Picasso und ich

Als ich in der Picasso-Ausstellung bin, fällt mir wieder ein, dass ich die Moderne eigentlich nicht mag. Ich bin nämlich gar nicht so sehr für unmittelbaren Ausdruck, kraftvolle Farben, eine Feier des Lebens, und was die Kunstkritik sich alles so hat einfallen lassen, um das Kunstschaffen seit 1900 zu beschreiben. Ich habe ein echtes Faible für die zarten, transparenten Himmel des Rokoko, die duftenden Bäume Lorrains und die warme Haut, unter der das kühle Herz dieses intimsten der europäischen Zeitalter schlägt. In Hamburg habe ich letztlich eine Gainsborough-Ausstellung gesehen, die ich mochte, aber hier laufe ich durch den aufgebrochenen Körper der Jacqueline Picasso und versuche Sohn F. zu erklären, was die Moderne einmal war.

Es ist schrecklich voll, außer uns sind alle Bewohner Potsdams und Berlins da. Die Einwohnerschaft Potsdams zerfällt von Jahr zu Jahr mehr in zwei Teile, einen, der blässlich und missgestimmt ist und an den irgendwie verformten Körpern bunte Kleidung aus Kunstfasern trägt, und einen, der aussieht wie Alexander Gauland. Ja, einen dritten, gutaussehenden und sympathischen Teil gibt es auch noch, das ist meine Freundin J. Und ihr Mann.

Ich würde mich ganz gern mit der J. unterhalten, weil mein Leben gerade sehr aufregend ist und ihrs auch. Man fürchtet ja mit 17, das Leben sei quasi zu Ende, wenn man mal 30 oder älter und mit der Suche nach dem Mann fürs Leben fertig sei. Dass man einen Beruf auch deswegen hat, um sich auch ab 30 nicht zu Tode zu langweilen, sagt einem ja keiner.

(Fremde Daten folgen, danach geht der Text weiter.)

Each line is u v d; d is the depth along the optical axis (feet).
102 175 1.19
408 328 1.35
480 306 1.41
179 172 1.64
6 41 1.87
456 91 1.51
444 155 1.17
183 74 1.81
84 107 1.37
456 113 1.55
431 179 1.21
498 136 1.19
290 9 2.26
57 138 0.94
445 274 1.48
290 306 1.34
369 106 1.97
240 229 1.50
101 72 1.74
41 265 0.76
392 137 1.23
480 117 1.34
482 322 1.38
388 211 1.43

Leider ist hier inmitten von mehreren Hundertschaften Menschen nicht daran zu denken, meiner Freundin von den aufregendsten Seiten meines Lebens zu erzählen, außerdem wird Sohn F. irgendwo zwischen Stierbildern und Frauenbildern schlecht. Der J. geht dann mit Sohn F. ein paar Runden zwischen den historischen Gebäuden herum, die der F. für eine Zeitung fotografiert, die er in einer einzigen Ausgabe textet, bebildert und verkauft. Dann steigt der J. in unser Auto und fährt davon. Sohn F., der ungern Auto fährt, und ich bleiben zurück.

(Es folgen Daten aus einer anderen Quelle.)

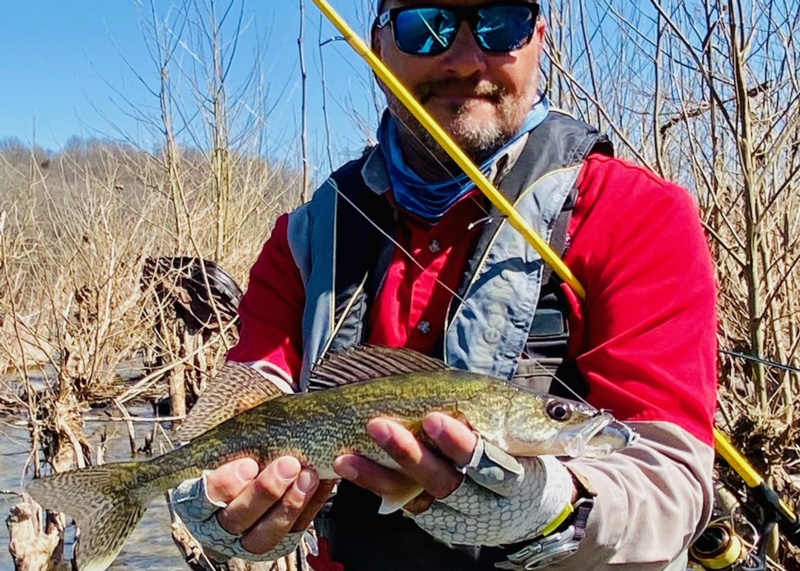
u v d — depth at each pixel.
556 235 0.86
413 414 0.77
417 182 0.92
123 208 3.54
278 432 0.80
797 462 1.60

Im Café Kaiserwetter sitzen wir irgendwann zwischen Blumen und Törtchen und Sesseln in Pastell. Ich erzähle Sohn etwas über die Farben des Rokoko, über Friedrich II, über Fragonard und die Sitte, sich die Haare zu pudern, damit man alt aussieht, und plaudere mit meiner Freundin und ihrem Mann. Dann fahren wir heim. Ich bin, denke ich, und schaue in die Wälder rechts und links der Strecke: Ich bin der Moderne abhanden gekommen.